Kolumne Die Stars von morgen

Lärmende Bands gibt es viele. Aber ein paar neue Gruppen lassen auf bessere Zeiten hoffen. Ein Ausblick von Kester Schlenz.

Lassen Sie mich Ihnen gleich zu Anfang sagen, dass ich selbst mal Rock gemacht habe. Ich war Ende der 70er Jahre Schlagzeuger der zumindest in Hamburg-Bergedorf legendären Sado Boys. Beim ersten Auftritt gab's hohe Sachschäden. Ich will damit vor allem sagen, dass mir der Rock wirklich seit Jahrzehnten am Herzen liegt.

Und ich habe mir in letzter Zeit ein bisschen Sorgen um ihn gemacht. Denn eigentlich war er schon fast verschwunden. Sicher, es gab und gibt Gralshüter wie die Stones, AC/DC, ZZ-Top und Leute wie Iggy Pop, die regelmäßig bei uns vorbeikommen und sich auf hohem Niveau gepflegt wiederholen. Aber neue, tolle Rockbands? Gruppen wie Linkin Park, Korn, Slipknot und all diese Böller-Rocker aus der "Nu Metal"-Ecke klingen ja immer so, als ob die eine Hälfte der Bandmitglieder satanistische Epileptiker und die andere hyperaktive Kokser wären. Hauptsächlich laut, brutal und schnell. Das ist nicht Rock! Das ist - Verzeihung - Lärm!

Doch es gibt Hoffnung. Neue, junge Bands aus Europa und Amerika entdecken ihre Wurzeln wieder. Sie sehen mit voller Absicht uncool aus, spielen einfache, klare Musik mit Gitarrenriffs wie Schwerthiebe - und sie sind die Zukunft des Rock. Die Band Jet aus Australien zum Beispiel mit ihrem wunderbar erdigen Retro-Garagen-Sound. The White Stripes aus Detroit sind zwar schon seit 1997 dabei, haben aber erst in jüngster Zeit ihre ambitionierte, doch betont einfache Musik zu voller Pracht entfaltet. Etwas schräger und rauer klingen The Vines aus Australien. Gute Partymusik! Hoch gelobt wird gerade allerorts die britische Band Franz Ferdinand mit ihren schlauen, klaren Akkordfolgen. Aber eigentlich gehört die Band entgegen anders lautender Behauptungen nicht in die Rockecke. Die Jungs sind verkappte Popper.

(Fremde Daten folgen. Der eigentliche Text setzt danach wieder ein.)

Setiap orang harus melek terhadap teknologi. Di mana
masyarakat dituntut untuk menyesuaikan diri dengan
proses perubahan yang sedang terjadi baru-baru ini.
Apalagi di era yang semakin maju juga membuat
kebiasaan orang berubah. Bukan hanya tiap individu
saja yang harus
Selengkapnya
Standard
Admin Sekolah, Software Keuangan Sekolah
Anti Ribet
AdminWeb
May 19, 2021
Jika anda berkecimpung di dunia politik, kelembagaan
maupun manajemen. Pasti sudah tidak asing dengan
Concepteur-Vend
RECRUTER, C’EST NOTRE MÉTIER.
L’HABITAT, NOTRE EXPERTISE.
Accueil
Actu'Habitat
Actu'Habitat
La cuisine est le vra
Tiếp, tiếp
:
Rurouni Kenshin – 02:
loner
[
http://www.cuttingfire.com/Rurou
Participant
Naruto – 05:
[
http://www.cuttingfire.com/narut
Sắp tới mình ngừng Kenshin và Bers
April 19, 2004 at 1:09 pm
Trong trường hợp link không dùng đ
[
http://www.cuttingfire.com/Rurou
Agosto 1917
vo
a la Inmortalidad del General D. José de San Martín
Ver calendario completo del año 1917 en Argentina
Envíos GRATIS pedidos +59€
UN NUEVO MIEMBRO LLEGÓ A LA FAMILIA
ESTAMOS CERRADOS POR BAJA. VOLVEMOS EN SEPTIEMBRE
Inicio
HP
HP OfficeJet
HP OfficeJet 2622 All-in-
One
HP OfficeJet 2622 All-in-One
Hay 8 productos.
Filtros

The Strokes aus New York und ihr sympathischer Übungskeller-Sound sind da schon eher was für Rockfans. Die Band gehört mittlerweile ja schon fast zum musikalischen Establishment. Noch relativ frisch ist der Erfolg von The Darkness - die ideale Band zum entfesselten Luftgitarren-Spielen. Die Briten haben den theatralischen Glam-Rock der 70er wieder entdeckt, tragen total ätzende Hemden und verneigen sich vor ihren musikalischen Vorfahren, indem sie in einem Video Marshall-Verstärker-Türme ins Unendliche hochwachsen lassen. Aber auch übliche Verdächtige müssen hier gelobt werden. Courtney Love hat mit "America's Sweetheart" eine der besten Rockplatten des Jahres abgeliefert. Die klingt fast so schmutzig-schön wie damals die Sado Boys. Hey, Jungs, wir müssen wieder auf die Bühne.